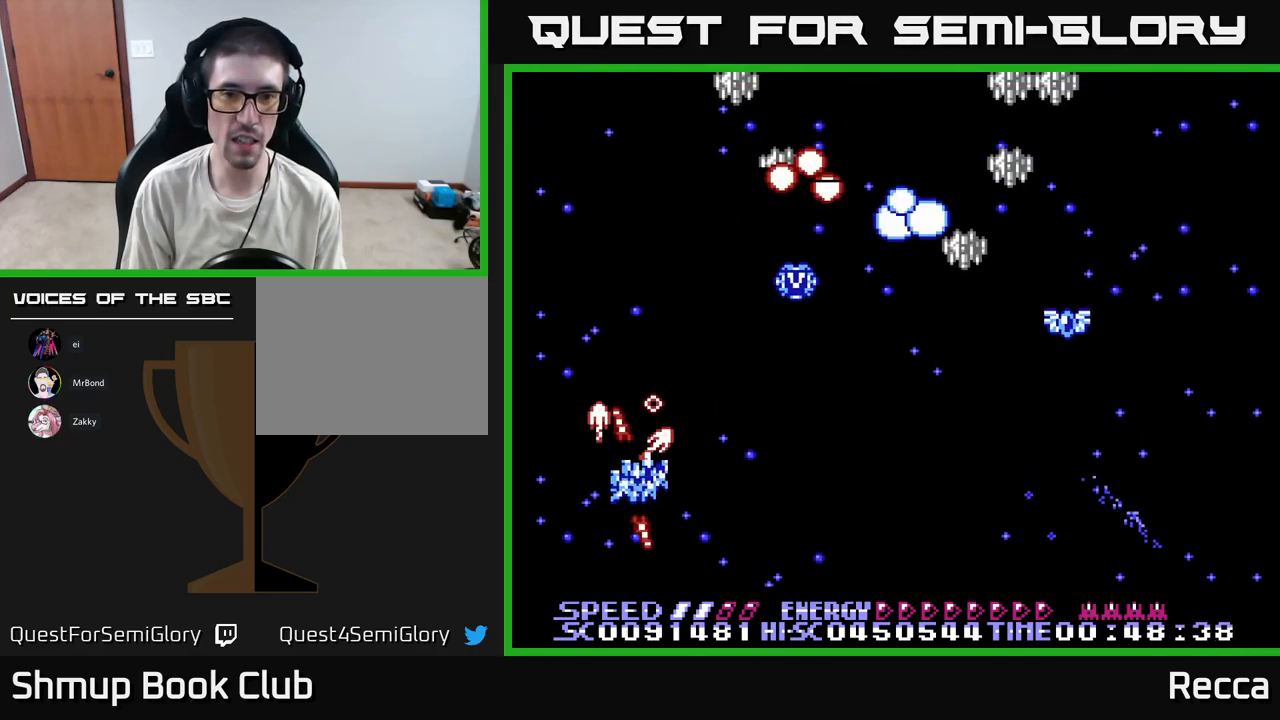
{"buttons": ["A", "X", "DPAD_DOWN"], "events": [[83, "DPAD_UP", "up"], [333, "DPAD_DOWN", "down"], [383, "DPAD_RIGHT", "up"]]}
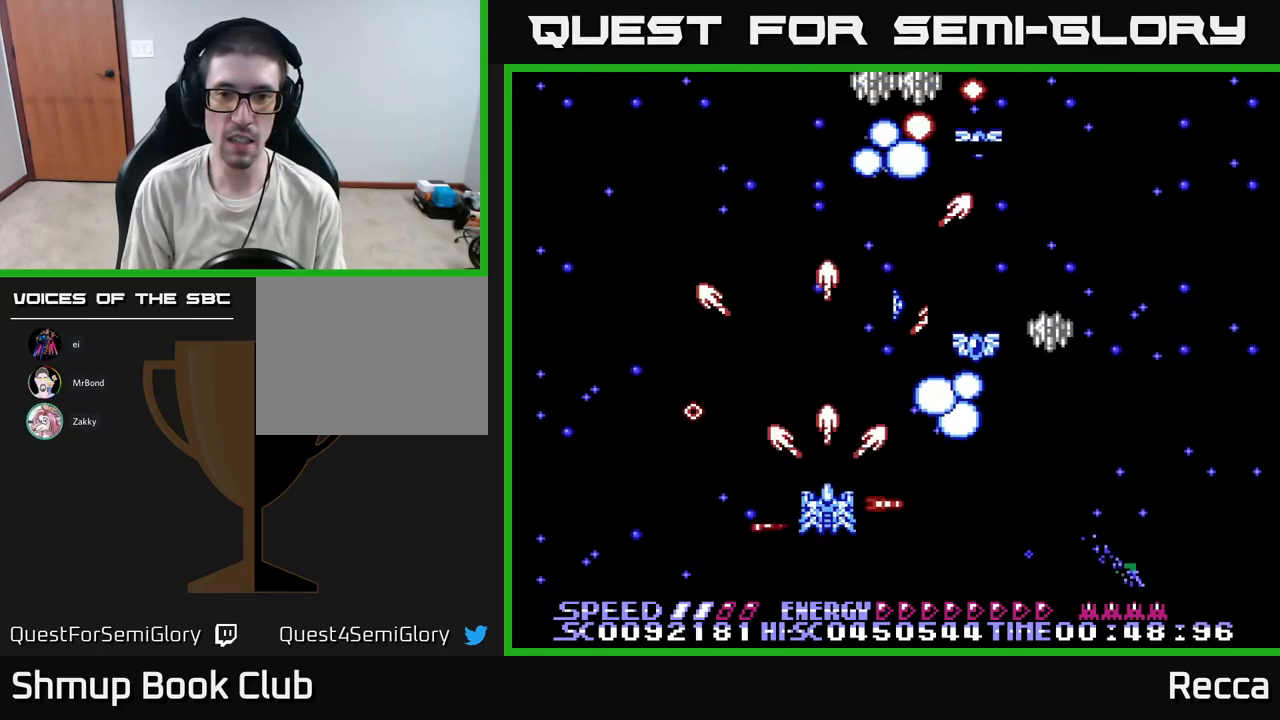
{"buttons": ["A", "X"], "events": [[83, "DPAD_DOWN", "up"], [150, "DPAD_RIGHT", "down"], [267, "DPAD_RIGHT", "up"]]}
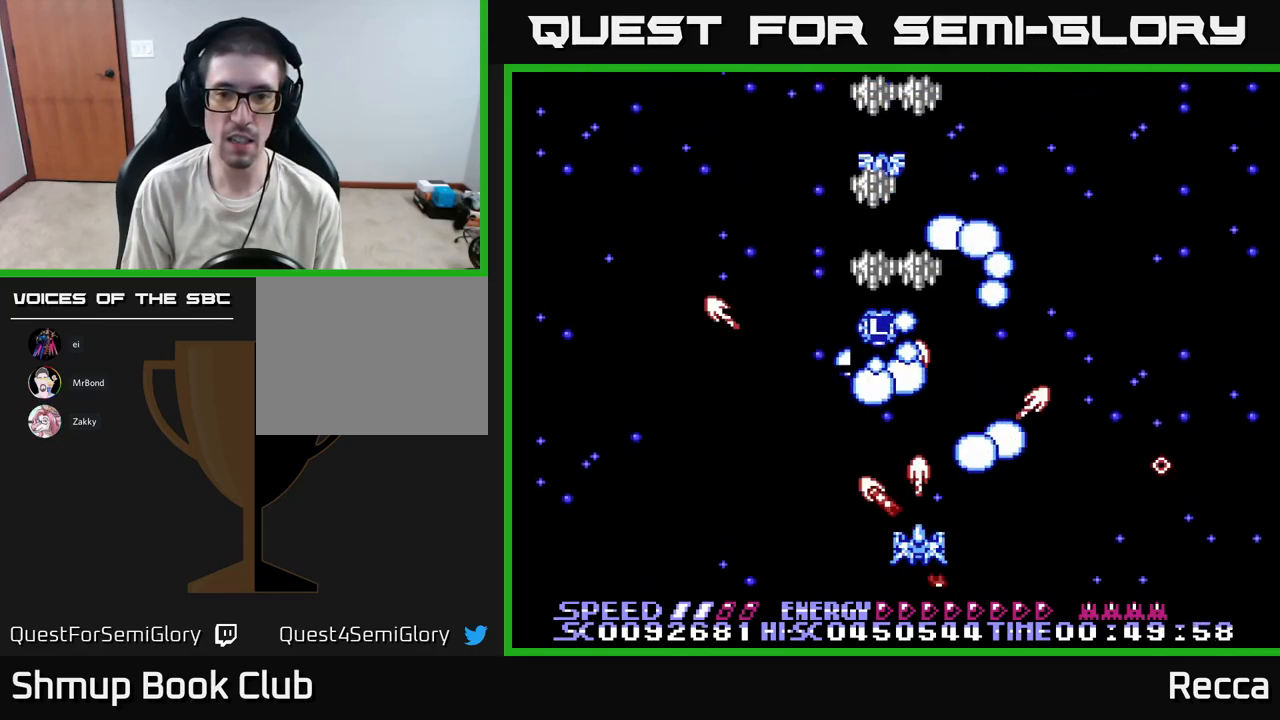
{"buttons": ["A", "X"], "events": []}
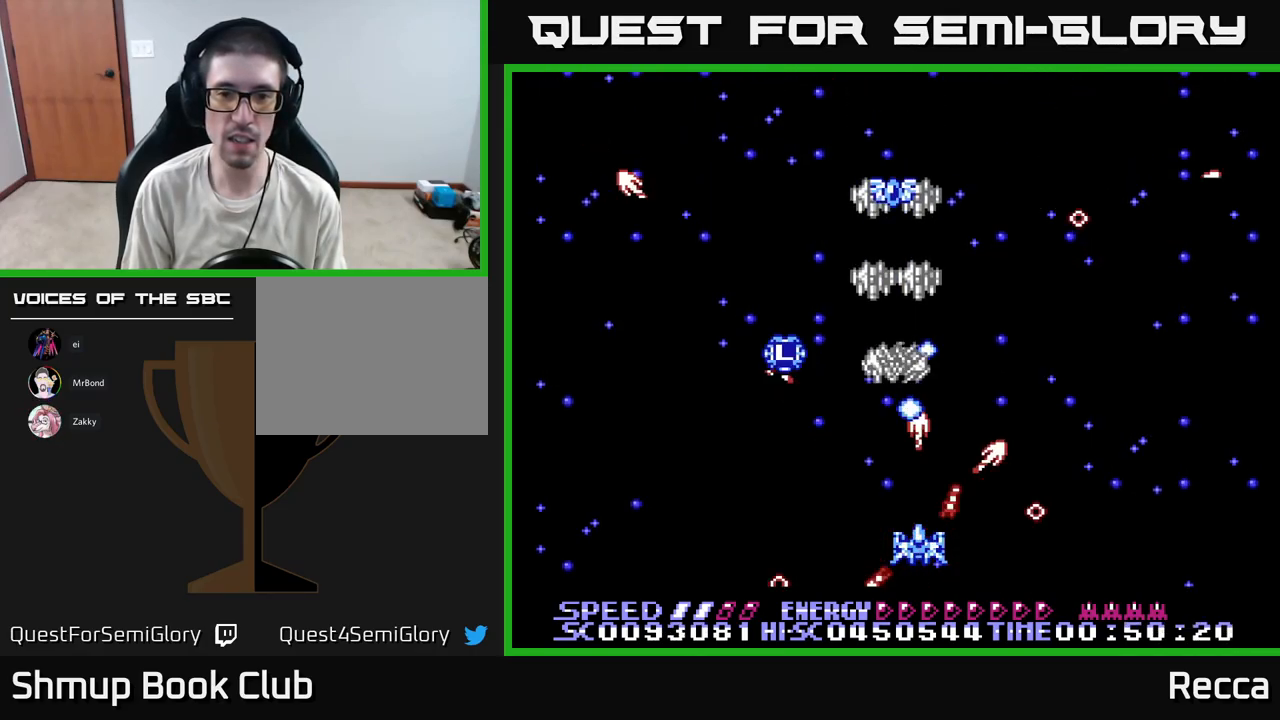
{"buttons": ["A", "X"], "events": []}
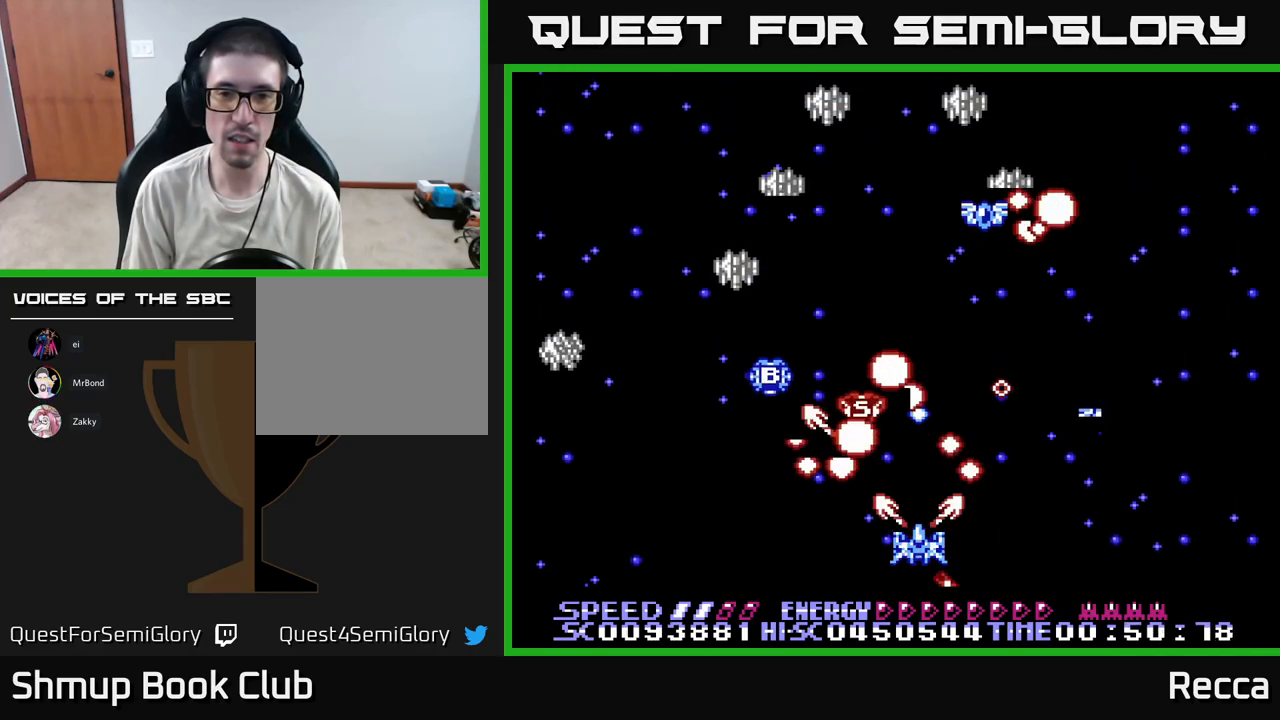
{"buttons": ["A", "X", "DPAD_UP", "DPAD_RIGHT"], "events": [[67, "DPAD_LEFT", "down"], [350, "DPAD_LEFT", "up"], [367, "DPAD_DOWN", "down"], [384, "DPAD_DOWN", "up"], [384, "DPAD_RIGHT", "down"], [434, "DPAD_UP", "down"]]}
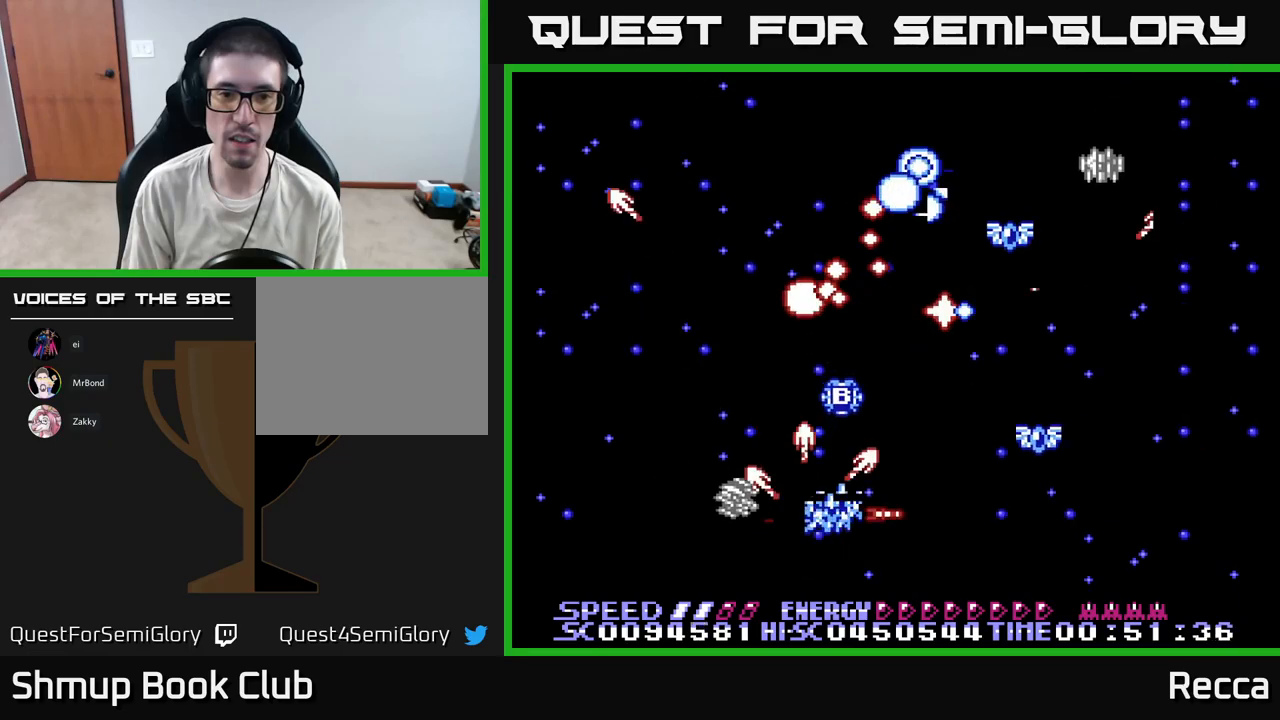
{"buttons": ["A", "X"]}
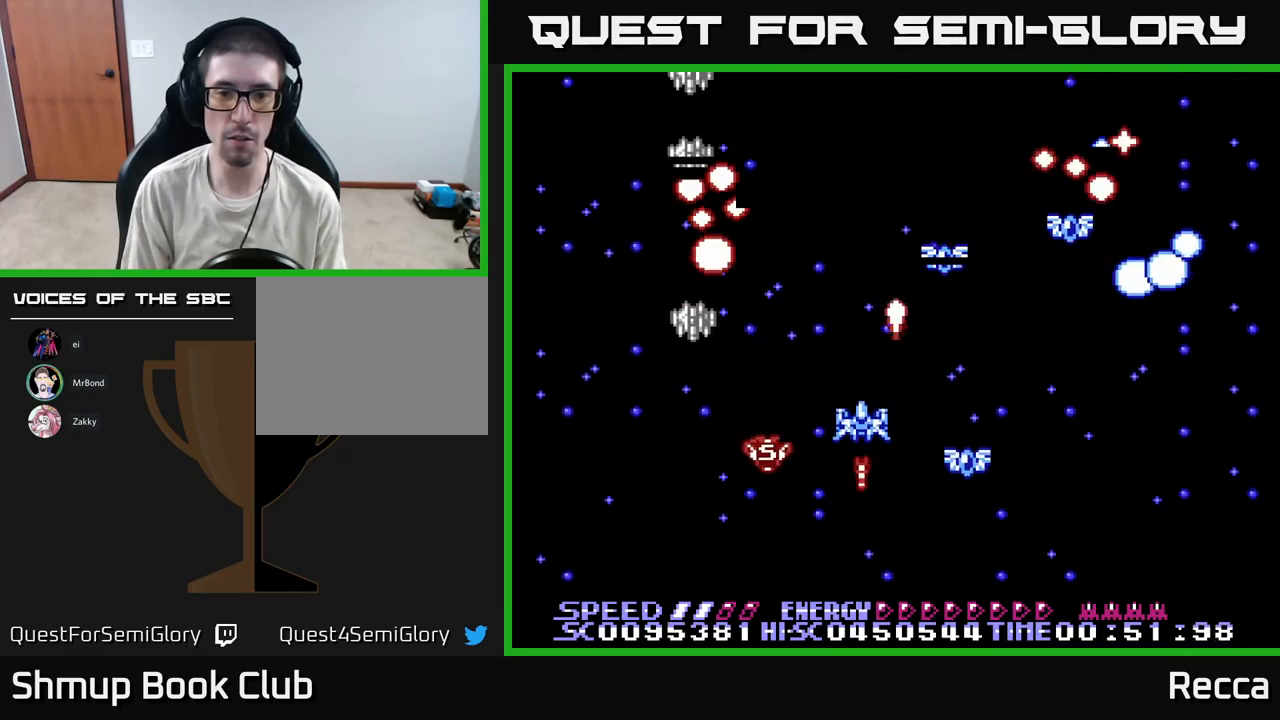
{"buttons": ["A", "X", "DPAD_DOWN", "DPAD_RIGHT"], "events": [[17, "DPAD_DOWN", "down"], [34, "DPAD_RIGHT", "down"], [67, "DPAD_DOWN", "up"], [250, "DPAD_RIGHT", "up"], [267, "DPAD_LEFT", "down"], [450, "DPAD_LEFT", "up"], [467, "DPAD_DOWN", "down"], [467, "DPAD_RIGHT", "down"]]}
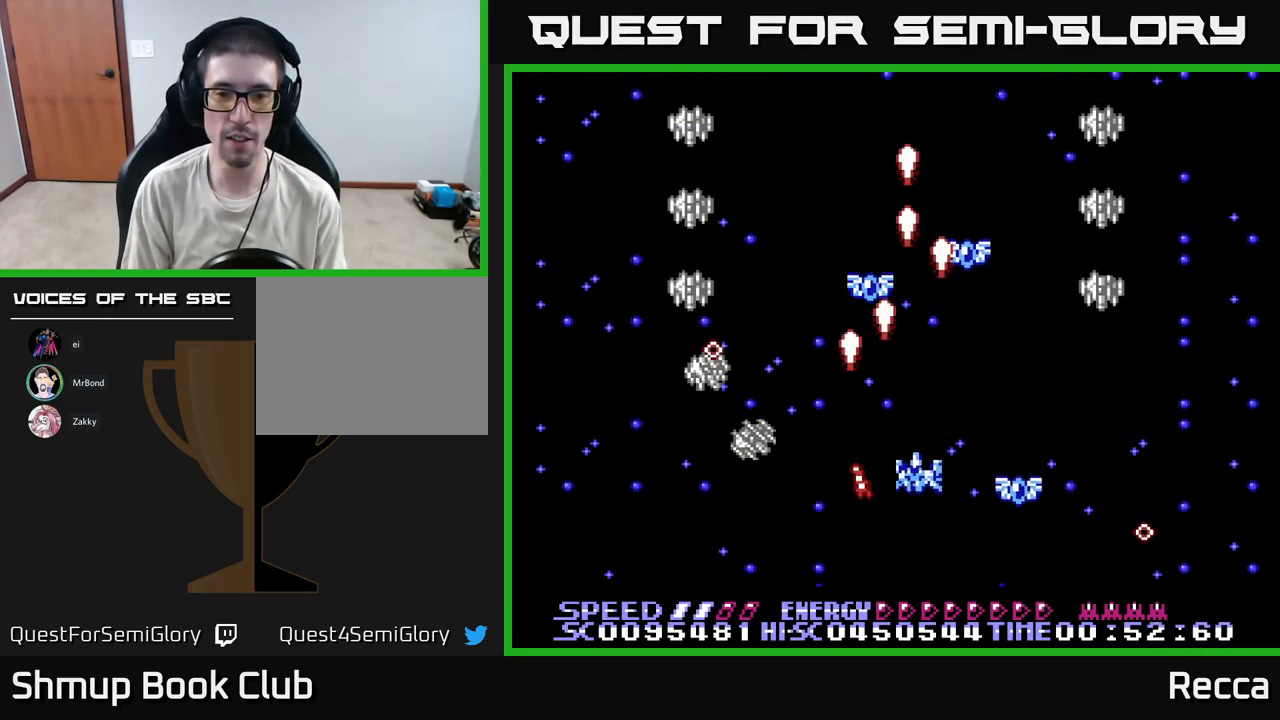
{"buttons": ["A", "X"], "events": [[134, "DPAD_DOWN", "up"], [367, "DPAD_RIGHT", "up"]]}
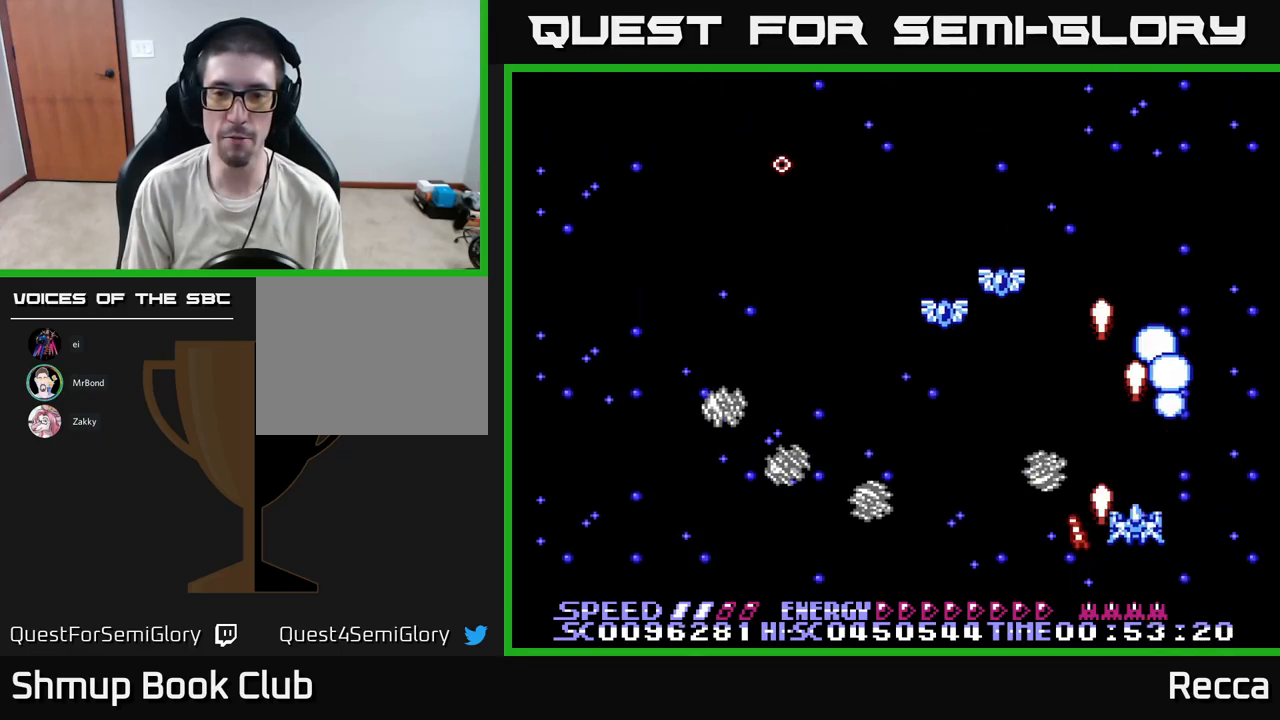
{"buttons": ["A", "X", "DPAD_UP", "DPAD_LEFT"], "events": [[17, "DPAD_UP", "down"], [234, "DPAD_RIGHT", "down"], [384, "DPAD_RIGHT", "up"], [467, "DPAD_LEFT", "down"]]}
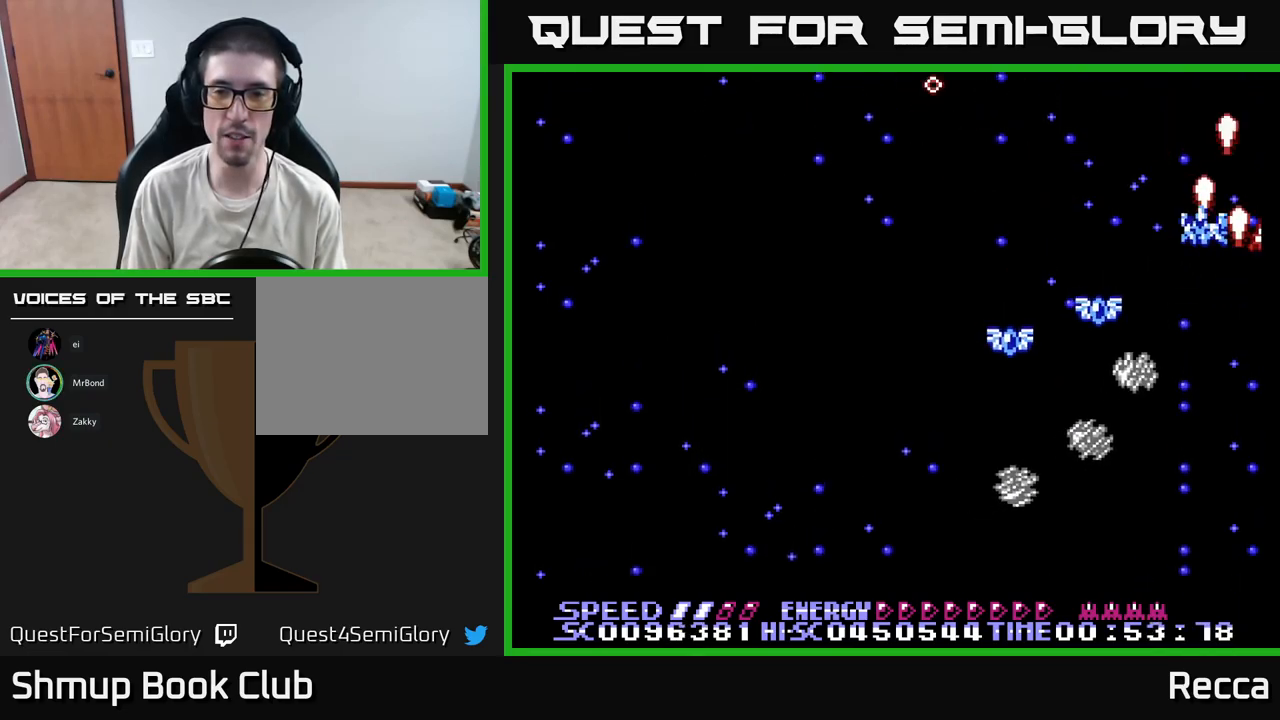
{"buttons": ["A", "X", "DPAD_DOWN"], "events": [[34, "DPAD_UP", "up"], [317, "DPAD_DOWN", "down"], [350, "DPAD_LEFT", "up"]]}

[What to produce]: Everything in the listing except the pictures must be reproduced exactly.

[Your response]:
{"buttons": ["A", "X", "DPAD_DOWN"], "events": [[83, "DPAD_UP", "up"], [333, "DPAD_DOWN", "down"], [383, "DPAD_RIGHT", "up"]]}
{"buttons": ["A", "X"], "events": [[83, "DPAD_DOWN", "up"], [150, "DPAD_RIGHT", "down"], [267, "DPAD_RIGHT", "up"]]}
{"buttons": ["A", "X"], "events": []}
{"buttons": ["A", "X"], "events": []}
{"buttons": ["A", "X", "DPAD_UP", "DPAD_RIGHT"], "events": [[67, "DPAD_LEFT", "down"], [350, "DPAD_LEFT", "up"], [367, "DPAD_DOWN", "down"], [384, "DPAD_DOWN", "up"], [384, "DPAD_RIGHT", "down"], [434, "DPAD_UP", "down"]]}
{"buttons": ["A", "X"]}
{"buttons": ["A", "X", "DPAD_DOWN", "DPAD_RIGHT"], "events": [[17, "DPAD_DOWN", "down"], [34, "DPAD_RIGHT", "down"], [67, "DPAD_DOWN", "up"], [250, "DPAD_RIGHT", "up"], [267, "DPAD_LEFT", "down"], [450, "DPAD_LEFT", "up"], [467, "DPAD_DOWN", "down"], [467, "DPAD_RIGHT", "down"]]}
{"buttons": ["A", "X"], "events": [[134, "DPAD_DOWN", "up"], [367, "DPAD_RIGHT", "up"]]}
{"buttons": ["A", "X", "DPAD_UP", "DPAD_LEFT"], "events": [[17, "DPAD_UP", "down"], [234, "DPAD_RIGHT", "down"], [384, "DPAD_RIGHT", "up"], [467, "DPAD_LEFT", "down"]]}
{"buttons": ["A", "X", "DPAD_DOWN"], "events": [[34, "DPAD_UP", "up"], [317, "DPAD_DOWN", "down"], [350, "DPAD_LEFT", "up"]]}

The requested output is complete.